*Extract to read:*

What ACOs Mean for Hospitals: Q&A with Dr. Marc Bard of Navigant Consulting

Marc Bard, MD, chief innovation officer in the healthcare practice of Navigant Consulting, is the co-author of the recently published white paper, "Accountable Care Organizations and Payment Reform: Setting a Course for Success." Here, Dr. Bard discusses what ACOs mean for hospitals.

Q: What role do accountable care organizations play in healthcare reform?

Dr. Marc Bard: ACOs make up only a small portion of the reform law, way out of proportion to the interest and enthusiasm they have garnered from healthcare leaders. The law makes just 14 stipulations about ACOs. They have to bring together "groups of providers of services and suppliers meeting criteria specified by the [HHS] Secretary"; they have to be "willing to become accountable for the quality, cost and overall care of the Medicare fee-for-service beneficiaries assigned to it"; and they have to enter into a three-year agreement at minimum.

Q: Why have ACOs become so fascinating to hospital executives?

MB: Hospitals are thinking, "This structure could allow me to do something that I need to do anyway," which is to link payment to performance, rationalize the system and produce fundamentally better outcomes. ACOs are attractive to hospitals that are ambitious about the future as well as hospitals that aren’t sure they can make it under the current system and see ACOs as something that could save them. Hospitals have been trying to do work closely with physicians for years, but it always a struggle. ACOs offer a means to work more closely with physicians.

Q: Why is it hard for physicians and hospitals to mesh well?

[Dataset items]
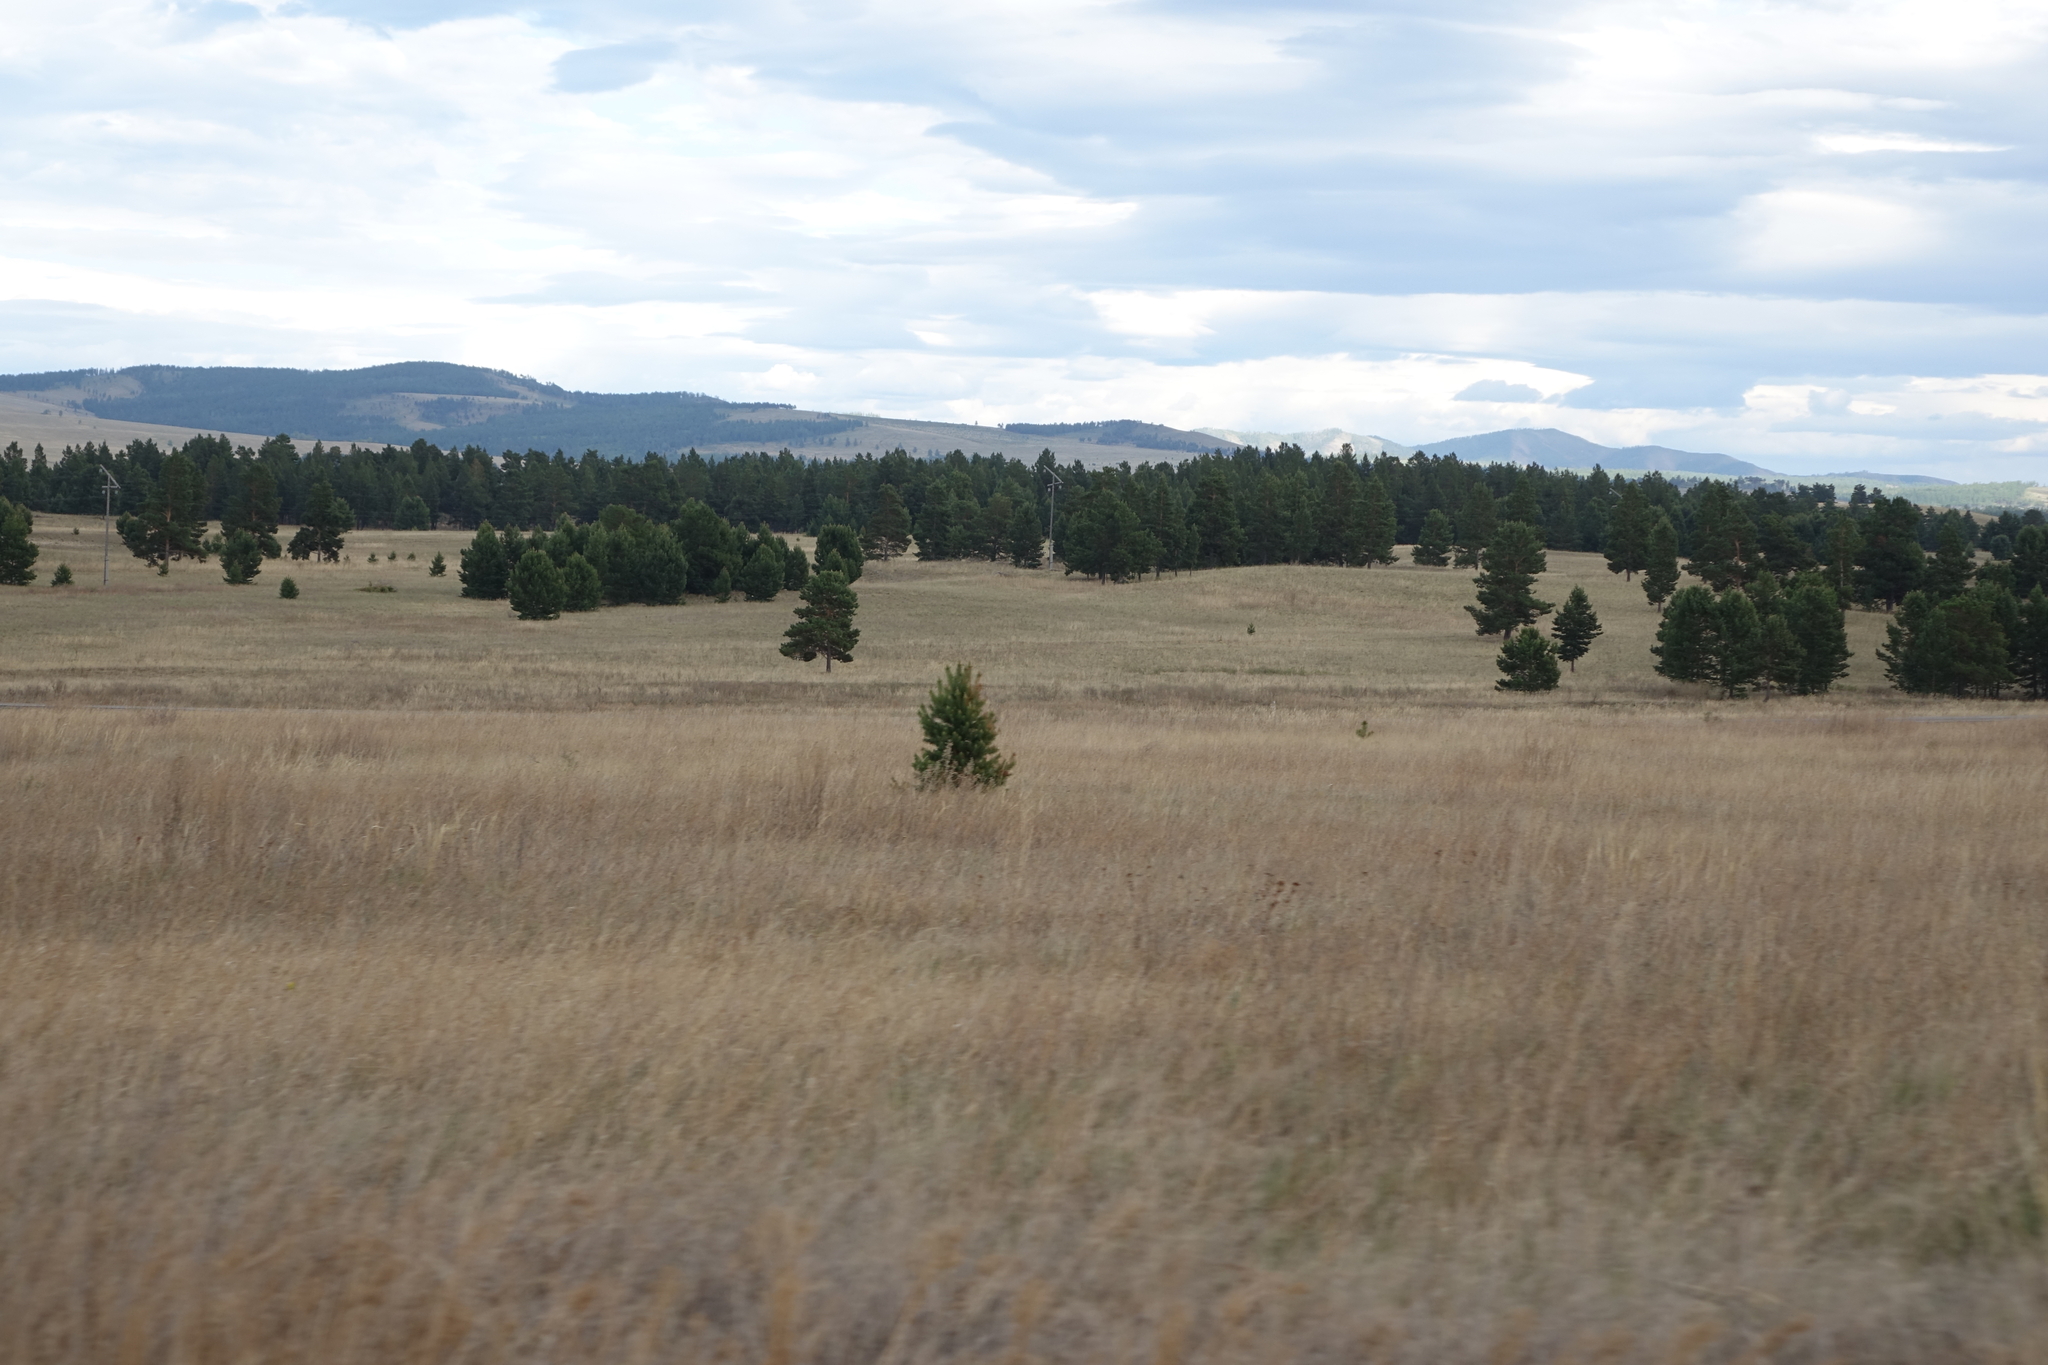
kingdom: Plantae
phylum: Tracheophyta
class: Pinopsida
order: Pinales
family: Pinaceae
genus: Pinus
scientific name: Pinus sylvestris
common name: Scots pine
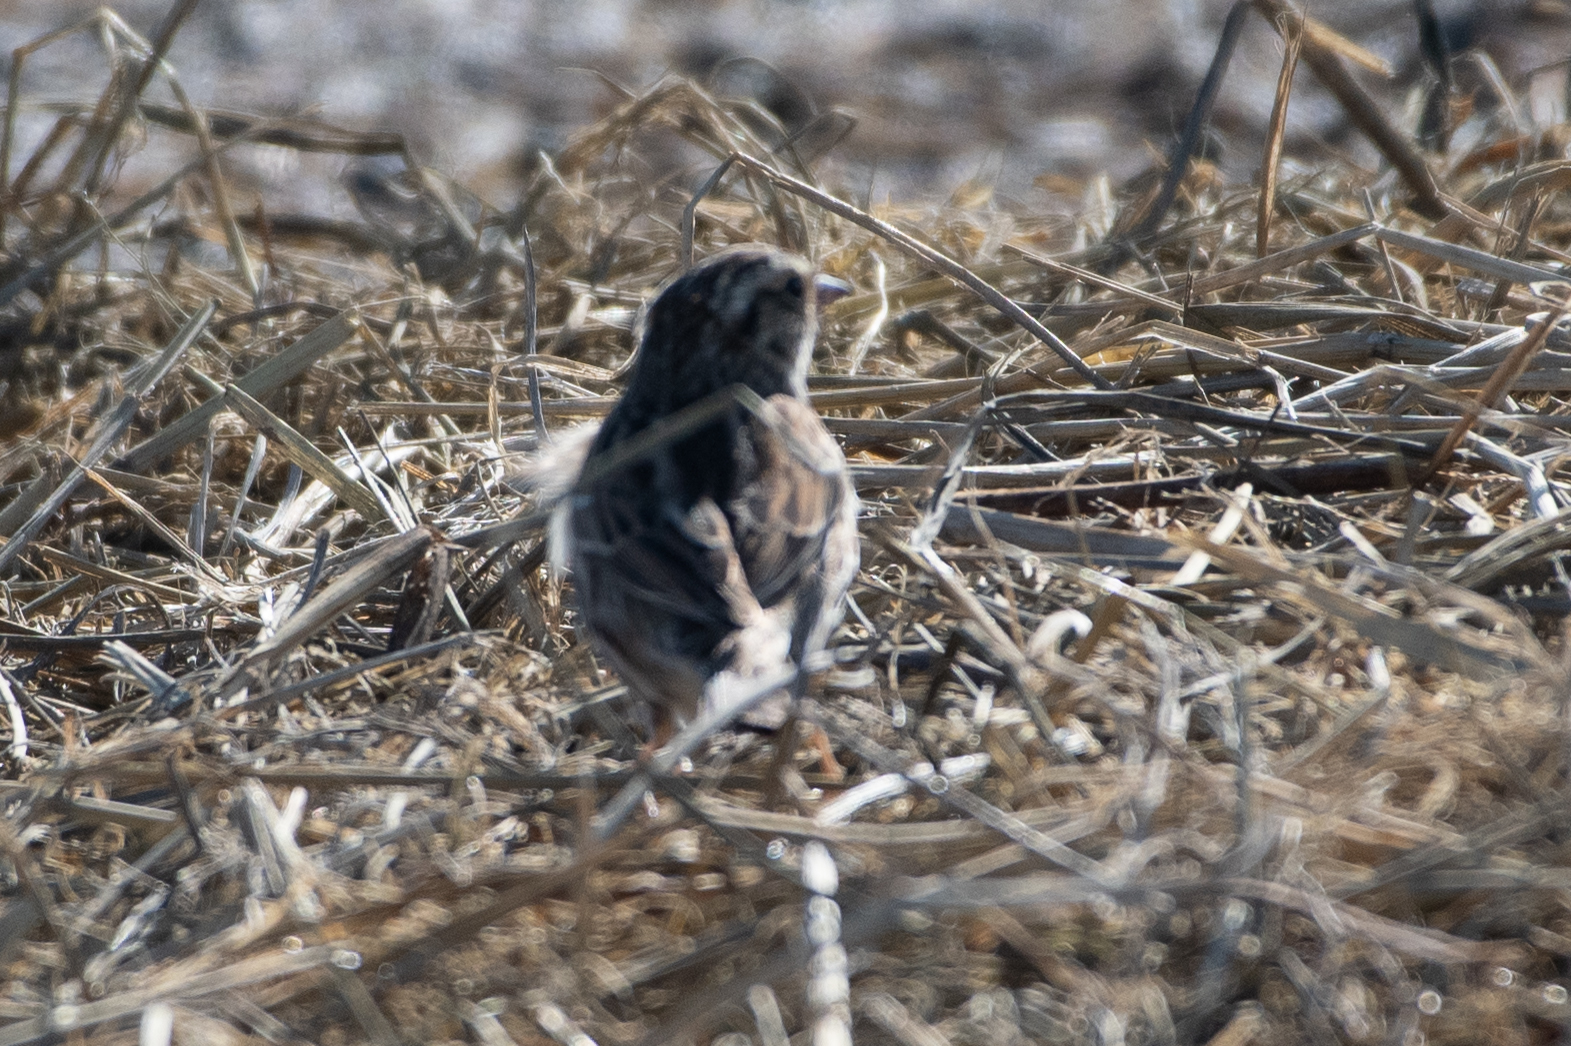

*Task goal:*
Quote everything in the interview from "Q: Why have" down to "to mesh well?". Please work from the interview alone and set the records aside.

*Exercise solution:*
Q: Why have ACOs become so fascinating to hospital executives?

MB: Hospitals are thinking, "This structure could allow me to do something that I need to do anyway," which is to link payment to performance, rationalize the system and produce fundamentally better outcomes. ACOs are attractive to hospitals that are ambitious about the future as well as hospitals that aren’t sure they can make it under the current system and see ACOs as something that could save them. Hospitals have been trying to do work closely with physicians for years, but it always a struggle. ACOs offer a means to work more closely with physicians.

Q: Why is it hard for physicians and hospitals to mesh well?